= Vela (tribe) =

Region in Albania; historic Albanian tribe

The Vela are a historical Albanian tribe (fis) and tribal region in the districts of Lezha and Mirdita of northern Albania. It is one of the four traditional bajraks of the Highlands of Lezha (Malësia e Lezhës), alongside the Bulgëri, Kryezezi and Manatia.

== Geography ==
Vela tribal territory is located in the Vela river basin, which flows to the east of Mount Vela and into the Fan river. Vela borders Kryezezi tribal territory to the south, Manatia tribal territory and the Zadrima region to the west, and Dibrri tribal territory in Mirdita to the north and east. The main Vela settlements are Rreja e Velës to the east of the Vela mountain and Vela on the western slope.

== Etymology ==
The Vela tribe derive their name from the nearby Mount Vela (Mali i Velës, 1,770m altitude).

== History ==
First recorded as Monti di Velia in 1621, the Vela tribe are the third Bajrak of the Lezha Highlands. It was mentioned as Velia in 1629, Monte di Veglia and Veglia in 1641, Vellia in 1694 and Veglia in 1866, when it was estimated to have 108 households. They joined the Mirdita tribe in 1818 along with the rest of the tribes of the Highlands of Lezha. In 1905, the Vela tribe was estimated to have 74 households. In 1918, the Vela tribe were officially recorded as having 130 households with 840 inhabitants. In 1909, chieftainship of the tribe was within Rreja e Velës, and the title of Bajraktar (chieftain) was held by a certain Ndue Kole Toma.
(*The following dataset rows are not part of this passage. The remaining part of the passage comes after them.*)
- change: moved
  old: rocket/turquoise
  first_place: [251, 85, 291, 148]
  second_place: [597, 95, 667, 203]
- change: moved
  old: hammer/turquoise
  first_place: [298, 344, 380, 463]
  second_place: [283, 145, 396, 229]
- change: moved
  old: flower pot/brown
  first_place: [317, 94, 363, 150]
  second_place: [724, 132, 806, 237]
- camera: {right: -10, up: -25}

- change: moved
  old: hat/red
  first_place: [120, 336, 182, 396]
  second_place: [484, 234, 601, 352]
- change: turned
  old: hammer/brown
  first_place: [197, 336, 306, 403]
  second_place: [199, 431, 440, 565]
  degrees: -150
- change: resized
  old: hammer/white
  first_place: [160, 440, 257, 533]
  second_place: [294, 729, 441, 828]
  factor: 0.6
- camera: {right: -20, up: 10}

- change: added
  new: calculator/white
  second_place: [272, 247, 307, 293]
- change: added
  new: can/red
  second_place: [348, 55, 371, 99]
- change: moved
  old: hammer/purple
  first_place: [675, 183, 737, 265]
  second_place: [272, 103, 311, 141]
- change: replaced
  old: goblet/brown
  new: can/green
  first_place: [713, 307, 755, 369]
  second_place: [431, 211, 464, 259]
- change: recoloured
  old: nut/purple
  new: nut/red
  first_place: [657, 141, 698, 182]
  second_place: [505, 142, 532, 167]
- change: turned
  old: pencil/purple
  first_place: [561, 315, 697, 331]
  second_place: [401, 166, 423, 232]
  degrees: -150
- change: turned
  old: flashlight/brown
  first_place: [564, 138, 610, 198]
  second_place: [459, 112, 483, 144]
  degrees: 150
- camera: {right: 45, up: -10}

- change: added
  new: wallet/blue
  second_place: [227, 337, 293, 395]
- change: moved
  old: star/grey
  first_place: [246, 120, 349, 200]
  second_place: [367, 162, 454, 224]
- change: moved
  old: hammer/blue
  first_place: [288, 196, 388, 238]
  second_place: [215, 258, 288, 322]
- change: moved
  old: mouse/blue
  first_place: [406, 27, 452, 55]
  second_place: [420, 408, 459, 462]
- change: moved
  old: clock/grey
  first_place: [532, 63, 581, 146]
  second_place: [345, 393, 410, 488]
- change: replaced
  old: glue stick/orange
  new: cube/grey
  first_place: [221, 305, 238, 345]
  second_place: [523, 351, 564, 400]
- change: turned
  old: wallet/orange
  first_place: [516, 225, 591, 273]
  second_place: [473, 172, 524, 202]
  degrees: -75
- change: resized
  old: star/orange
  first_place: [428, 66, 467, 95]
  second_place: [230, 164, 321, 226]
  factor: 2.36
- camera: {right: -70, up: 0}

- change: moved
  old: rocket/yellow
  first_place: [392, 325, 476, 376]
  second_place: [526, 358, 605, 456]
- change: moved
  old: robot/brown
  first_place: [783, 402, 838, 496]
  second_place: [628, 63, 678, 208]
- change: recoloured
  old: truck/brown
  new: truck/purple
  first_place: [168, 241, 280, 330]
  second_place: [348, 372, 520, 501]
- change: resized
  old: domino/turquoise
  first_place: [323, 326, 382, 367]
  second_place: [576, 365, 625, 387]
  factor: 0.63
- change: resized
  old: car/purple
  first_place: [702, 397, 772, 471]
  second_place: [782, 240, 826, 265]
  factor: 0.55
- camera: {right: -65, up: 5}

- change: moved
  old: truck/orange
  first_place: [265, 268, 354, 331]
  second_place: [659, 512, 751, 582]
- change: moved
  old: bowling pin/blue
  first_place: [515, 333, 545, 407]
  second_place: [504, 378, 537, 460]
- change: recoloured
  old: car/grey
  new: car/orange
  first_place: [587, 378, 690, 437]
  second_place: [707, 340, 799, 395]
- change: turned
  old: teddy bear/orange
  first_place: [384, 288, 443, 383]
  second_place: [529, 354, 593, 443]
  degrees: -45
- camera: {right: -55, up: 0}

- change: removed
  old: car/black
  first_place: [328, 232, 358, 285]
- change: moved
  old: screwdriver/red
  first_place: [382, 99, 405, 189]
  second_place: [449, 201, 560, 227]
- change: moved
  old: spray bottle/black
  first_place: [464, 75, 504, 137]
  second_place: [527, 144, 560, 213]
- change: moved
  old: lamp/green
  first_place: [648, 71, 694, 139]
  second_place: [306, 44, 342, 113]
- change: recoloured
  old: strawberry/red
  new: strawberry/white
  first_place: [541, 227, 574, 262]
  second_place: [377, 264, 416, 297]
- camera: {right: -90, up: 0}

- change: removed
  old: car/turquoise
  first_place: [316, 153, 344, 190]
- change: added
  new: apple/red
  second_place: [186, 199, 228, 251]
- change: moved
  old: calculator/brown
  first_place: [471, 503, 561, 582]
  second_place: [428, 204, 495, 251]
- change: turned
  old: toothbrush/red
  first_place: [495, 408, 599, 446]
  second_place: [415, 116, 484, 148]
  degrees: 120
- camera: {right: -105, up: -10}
The Vela tribesmen were renowned for their daringness.

== Religion ==
The Vela are a Catholic tribe, just like all tribes in Mirdita and the Lezha Highlands. Multiple churches exist in the tribal territory - these include the Church of the Holy Saviour (Kisha e Shën Shelbuemit) first mentioned in 1636 (although the present building dates to the early twentieth century), the Church of Saint Veneranda (Kisha e Shën Prendës) first mentioned in 1629, the Church of Saint Alexander (Kisha e Sh'Llezrit) on the peak of Mount Vela which was visited by the local tribes in an annual pilgrimage, and the Church of Saint John (Kisha e Shën Gjinit) to the south of the Vela river on the hill of Malung.